• **Problem description**
Repeat the stretch of entries below from the line with "④ 자동 필터는 추출한" through the line with "- **=MATCH(검색 자료, 영역, 검색". Include both ends and add nothing.

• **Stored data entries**
===
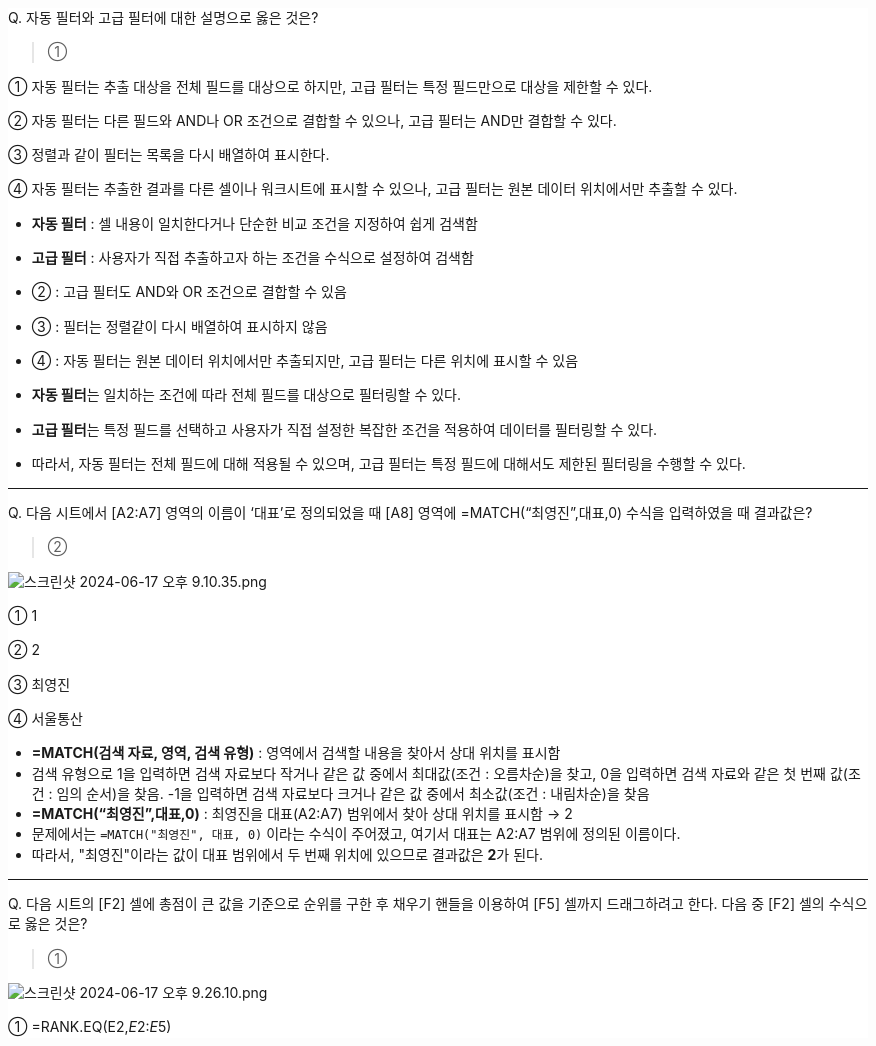 
Q. 자동 필터와 고급 필터에 대한 설명으로 옳은 것은?

> ①
> 

① 자동 필터는 추출 대상을 전체 필드를 대상으로 하지만, 고급 필터는 특정 필드만으로 대상을 제한할 수 있다.

② 자동 필터는 다른 필드와 AND나 OR 조건으로 결합할 수 있으나, 고급 필터는 AND만 결합할 수 있다.

③ 정렬과 같이 필터는 목록을 다시 배열하여 표시한다.

④ 자동 필터는 추출한 결과를 다른 셀이나 워크시트에 표시할 수 있으나, 고급 필터는 원본 데이터 위치에서만 추출할 수 있다.

- **자동 필터** : 셀 내용이 일치한다거나 단순한 비교 조건을 지정하여 쉽게 검색함
- **고급 필터** : 사용자가 직접 추출하고자 하는 조건을 수식으로 설정하여 검색함

- ② : 고급 필터도 AND와 OR 조건으로 결합할 수 있음
- ③ : 필터는 정렬같이 다시 배열하여 표시하지 않음
- ④ : 자동 필터는 원본 데이터 위치에서만 추출되지만, 고급 필터는 다른 위치에 표시할 수 있음

- **자동 필터**는 일치하는 조건에 따라 전체 필드를 대상으로 필터링할 수 있다.
- **고급 필터**는 특정 필드를 선택하고 사용자가 직접 설정한 복잡한 조건을 적용하여 데이터를 필터링할 수 있다.
- 따라서, 자동 필터는 전체 필드에 대해 적용될 수 있으며, 고급 필터는 특정 필드에 대해서도 제한된 필터링을 수행할 수 있다.

---

Q. 다음 시트에서 [A2:A7] 영역의 이름이 ‘대표’로 정의되었을 때 [A8] 영역에 =MATCH(“최영진”,대표,0) 수식을 입력하였을 때 결과값은?

> ②
> 

![스크린샷 2024-06-17 오후 9.10.35.png](https://prod-files-secure.s3.us-west-2.amazonaws.com/3e2d8e2b-4ab3-463b-b14f-cbdd834a0993/e10519fd-3b88-4853-ae69-858a7ade3b8d/%E1%84%89%E1%85%B3%E1%84%8F%E1%85%B3%E1%84%85%E1%85%B5%E1%86%AB%E1%84%89%E1%85%A3%E1%86%BA_2024-06-17_%E1%84%8B%E1%85%A9%E1%84%92%E1%85%AE_9.10.35.png)

① 1

② 2

③ 최영진

④ 서울통산

- **=MATCH(검색 자료, 영역, 검색 유형)** : 영역에서 검색할 내용을 찾아서 상대 위치를 표시함
- 검색 유형으로 1을 입력하면 검색 자료보다 작거나 같은 값 중에서 최대값(조건 : 오름차순)을 찾고, 0을 입력하면 검색 자료와 같은 첫 번째 값(조건 : 임의 순서)을 찾음. -1을 입력하면 검색 자료보다 크거나 같은 값 중에서 최소값(조건 : 내림차순)을 찾음
- **=MATCH(“최영진”,대표,0)** : 최영진을 대표(A2:A7) 범위에서 찾아 상대 위치를 표시함 → 2
- 문제에서는 `=MATCH("최영진", 대표, 0)` 이라는 수식이 주어졌고, 여기서 대표는 A2:A7 범위에 정의된 이름이다.
- 따라서, "최영진"이라는 값이 대표 범위에서 두 번째 위치에 있으므로 결과값은 **2**가 된다.

---

Q. 다음 시트의 [F2] 셀에 총점이 큰 값을 기준으로 순위를 구한 후 채우기 핸들을 이용하여 [F5] 셀까지 드래그하려고 한다. 다음 중 [F2] 셀의 수식으로 옳은 것은?

> ①
> 

![스크린샷 2024-06-17 오후 9.26.10.png](https://prod-files-secure.s3.us-west-2.amazonaws.com/3e2d8e2b-4ab3-463b-b14f-cbdd834a0993/39c5a8fd-c702-46e8-8c98-b7f090d8de95/%E1%84%89%E1%85%B3%E1%84%8F%E1%85%B3%E1%84%85%E1%85%B5%E1%86%AB%E1%84%89%E1%85%A3%E1%86%BA_2024-06-17_%E1%84%8B%E1%85%A9%E1%84%92%E1%85%AE_9.26.10.png)

① =RANK.EQ(E2,$E$2:$E$5)
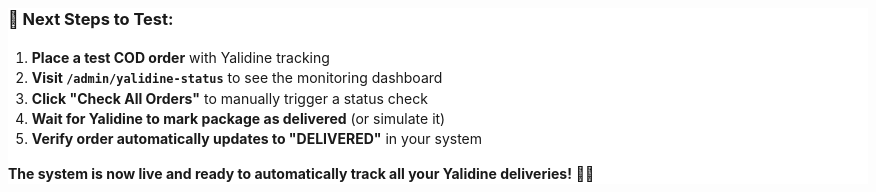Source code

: ### **🧪 Next Steps to Test:**

1. **Place a test COD order** with Yalidine tracking
2. **Visit `/admin/yalidine-status`** to see the monitoring dashboard
3. **Click "Check All Orders"** to manually trigger a status check
4. **Wait for Yalidine to mark package as delivered** (or simulate it)
5. **Verify order automatically updates to "DELIVERED"** in your system

**The system is now live and ready to automatically track all your Yalidine deliveries!** 🎯🚀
===
• **Final answer**
④ 자동 필터는 추출한 결과를 다른 셀이나 워크시트에 표시할 수 있으나, 고급 필터는 원본 데이터 위치에서만 추출할 수 있다.

- **자동 필터** : 셀 내용이 일치한다거나 단순한 비교 조건을 지정하여 쉽게 검색함
- **고급 필터** : 사용자가 직접 추출하고자 하는 조건을 수식으로 설정하여 검색함

- ② : 고급 필터도 AND와 OR 조건으로 결합할 수 있음
- ③ : 필터는 정렬같이 다시 배열하여 표시하지 않음
- ④ : 자동 필터는 원본 데이터 위치에서만 추출되지만, 고급 필터는 다른 위치에 표시할 수 있음

- **자동 필터**는 일치하는 조건에 따라 전체 필드를 대상으로 필터링할 수 있다.
- **고급 필터**는 특정 필드를 선택하고 사용자가 직접 설정한 복잡한 조건을 적용하여 데이터를 필터링할 수 있다.
- 따라서, 자동 필터는 전체 필드에 대해 적용될 수 있으며, 고급 필터는 특정 필드에 대해서도 제한된 필터링을 수행할 수 있다.

---

Q. 다음 시트에서 [A2:A7] 영역의 이름이 ‘대표’로 정의되었을 때 [A8] 영역에 =MATCH(“최영진”,대표,0) 수식을 입력하였을 때 결과값은?

> ②
> 

![스크린샷 2024-06-17 오후 9.10.35.png](https://prod-files-secure.s3.us-west-2.amazonaws.com/3e2d8e2b-4ab3-463b-b14f-cbdd834a0993/e10519fd-3b88-4853-ae69-858a7ade3b8d/%E1%84%89%E1%85%B3%E1%84%8F%E1%85%B3%E1%84%85%E1%85%B5%E1%86%AB%E1%84%89%E1%85%A3%E1%86%BA_2024-06-17_%E1%84%8B%E1%85%A9%E1%84%92%E1%85%AE_9.10.35.png)

① 1

② 2

③ 최영진

④ 서울통산

- **=MATCH(검색 자료, 영역, 검색 유형)** : 영역에서 검색할 내용을 찾아서 상대 위치를 표시함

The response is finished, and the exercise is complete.